Ram Thakkar (CA final ) (126 Points)
21 February 2011
CA SALONI
(CHARTERED ACCOUNTANT)
(391 Points)
Replied 21 February 2011
dear ram,
take sales & purchaes on estimation basis.
like on previous year data
take the debtors & creditors according to the % of sales & purchaes of last year..........
projected P&L is not audited one so don't worry and figures shud be taken on some basis(like % or ratio)
Ram Thakkar
(CA final )
(126 Points)
Replied 21 February 2011
If trend is fluctuating then how we decide ratio??????

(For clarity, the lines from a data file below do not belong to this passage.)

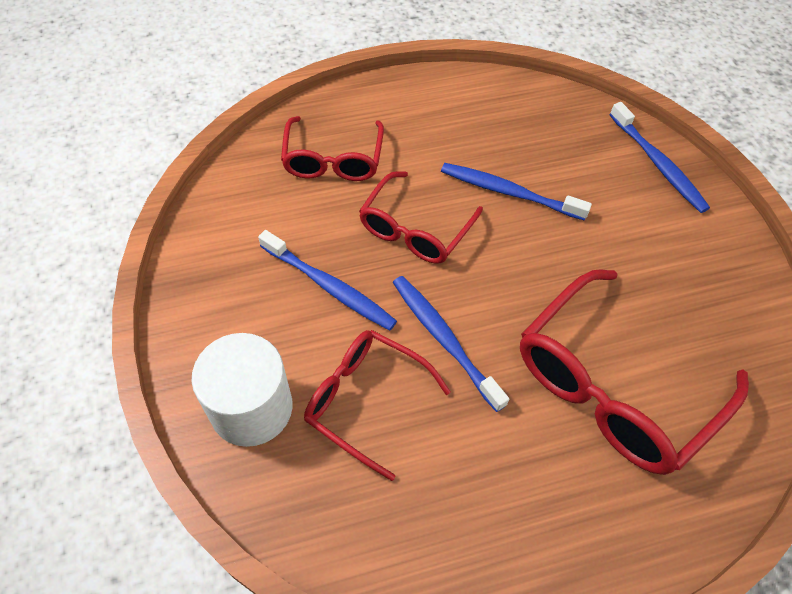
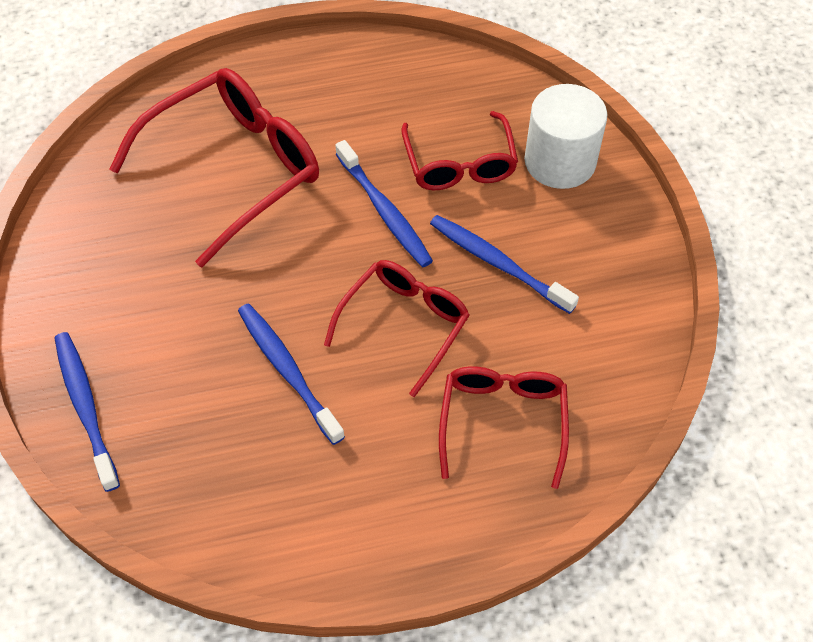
camera: 175 degrees left, 0 degrees up
red glasses [304,330,451,481] -> red glasses turned 45 degrees clockwise [401,111,518,190]
blue toothbrush [441,163,592,221] -> blue toothbrush turned 150 degrees counterclockwise [238,303,345,445]

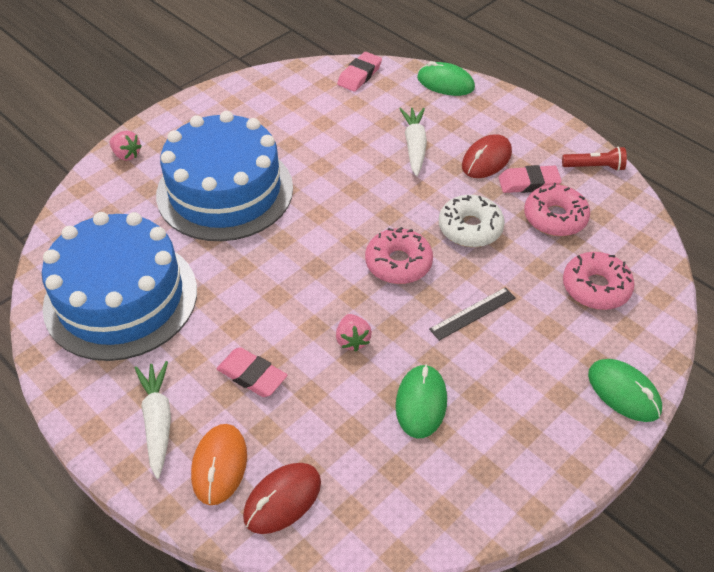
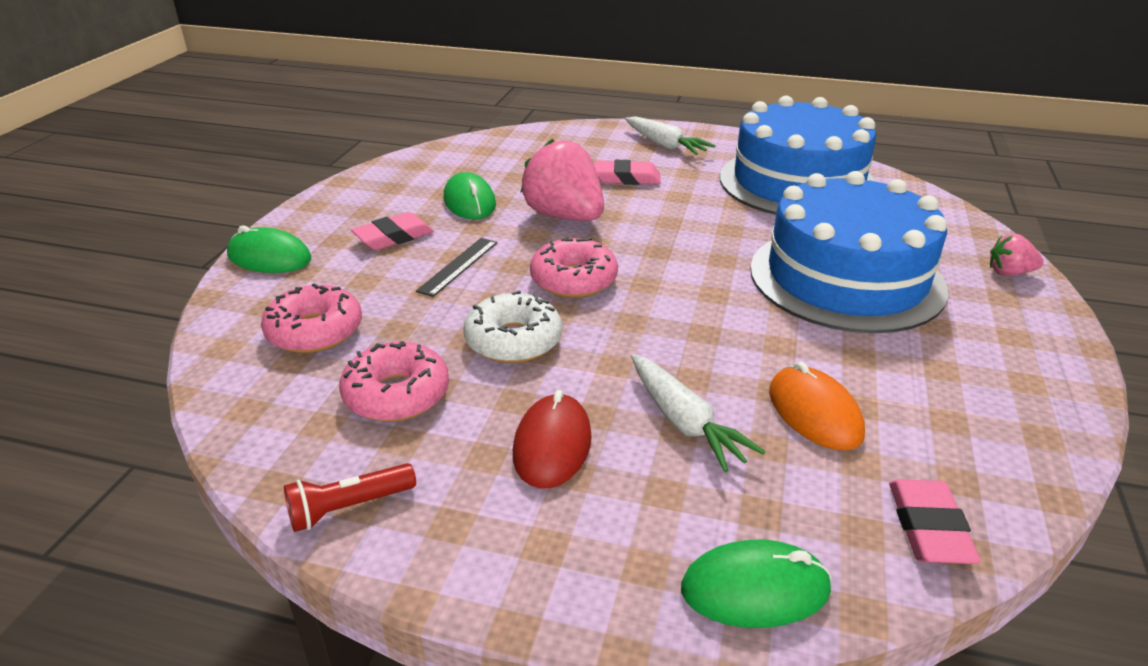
camera: 150 degrees right, 15 degrees down
orange mouse [191,424,247,505] -> orange mouse moved to [769,362,865,451]
red mouse [243,463,321,534] -> none
pink strawberry [336,314,372,351] -> pink strawberry [520,139,604,221], size x2.05
pink eraser [498,165,562,193] -> pink eraser moved to [351,212,434,250]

suppose in 1st year it is 100, 2nd year 90, 3rd year 110 then hw we assume
CA SALONI
(CHARTERED ACCOUNTANT)
(391 Points)
Replied 21 February 2011
justtake it on prev year figures it will bw enough.....
Ram Thakkar
(CA final )
(126 Points)
Replied 21 February 2011
it is a company who has a high turnover. will it be enough to estimate just on 1 year basis???????
@ CA. $ahar$h @
(Student)
(338 Points)
Replied 21 February 2011
hi ram,
buddy first ask the client the purpose for which he wants to get the projection.then either ask the client the expected percentage by which sales is expected to increase. if he is not that much aware of accounts then you can increse the sales by 15-20 % depending upon your wish.Saloni is very correct regarding projections but these days making estimation wont be correct as due to recession in few years back has almost disturbed the patterns.(actually this the most favourate excuse among those who are into cases)

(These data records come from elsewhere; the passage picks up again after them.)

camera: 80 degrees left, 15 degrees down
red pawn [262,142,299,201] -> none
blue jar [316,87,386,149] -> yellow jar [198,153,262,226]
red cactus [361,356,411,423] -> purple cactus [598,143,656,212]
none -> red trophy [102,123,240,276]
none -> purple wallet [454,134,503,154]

further increase the expenses accordingly that the net profit gets increased by 10-15%.dont touch fixed assets and show drawings in capital as per last year.increase debtors and creditors depending upon the cash the party wish to declare (considering last year balance)
These are very raw but preliminary points to be kept in mind.hope they will help you.
CA SUMiT PATWARi
(Chartered Accountant)
(1441 Points)
Replied 21 February 2011
Expectation is always based on the clients projections (often presented in minutes of meetings held). Get the MIS prepared by the sales executives. You have the following options
1. Talk to management and get their expectations and views on the same.
2. Go through the trend of the company ( if any) - last 3 normal years trend preferred
3. Go through the market treand ( where the above is not possible)
4. Regression analysis (where there is no definite trend)
R/m cost and direct expenses is a % of the sales normally. If historical data does not suggest so, go for corelation analysis.
Take fixed expenses as fixed +/- inflation adjustment
Hope that this will be useful for all... Best of luck
CS LLB Pulkit Gupta
(https://www.facebook.com/pages/Life-and-Promises/553962034682487)
(16631 Points)
Replied 22 February 2011
See it depends on purpose.
Mostly our clients ask us to prepare projected P&L for limit or loan. In that case our 1st priority s'd be to make them so that our client can easily get the limit.
For e.g if we are looking for a limit of 5 L then atleast 70% of closing stock s'd be 5L and in the same way 1/10th sale or 2 month sale s'd be of required limit. Some other ratios like current ratio and debt coverage ratio are also considered.
If it satisfies the above criteria then we check d previous year figures and increase all the things by some %.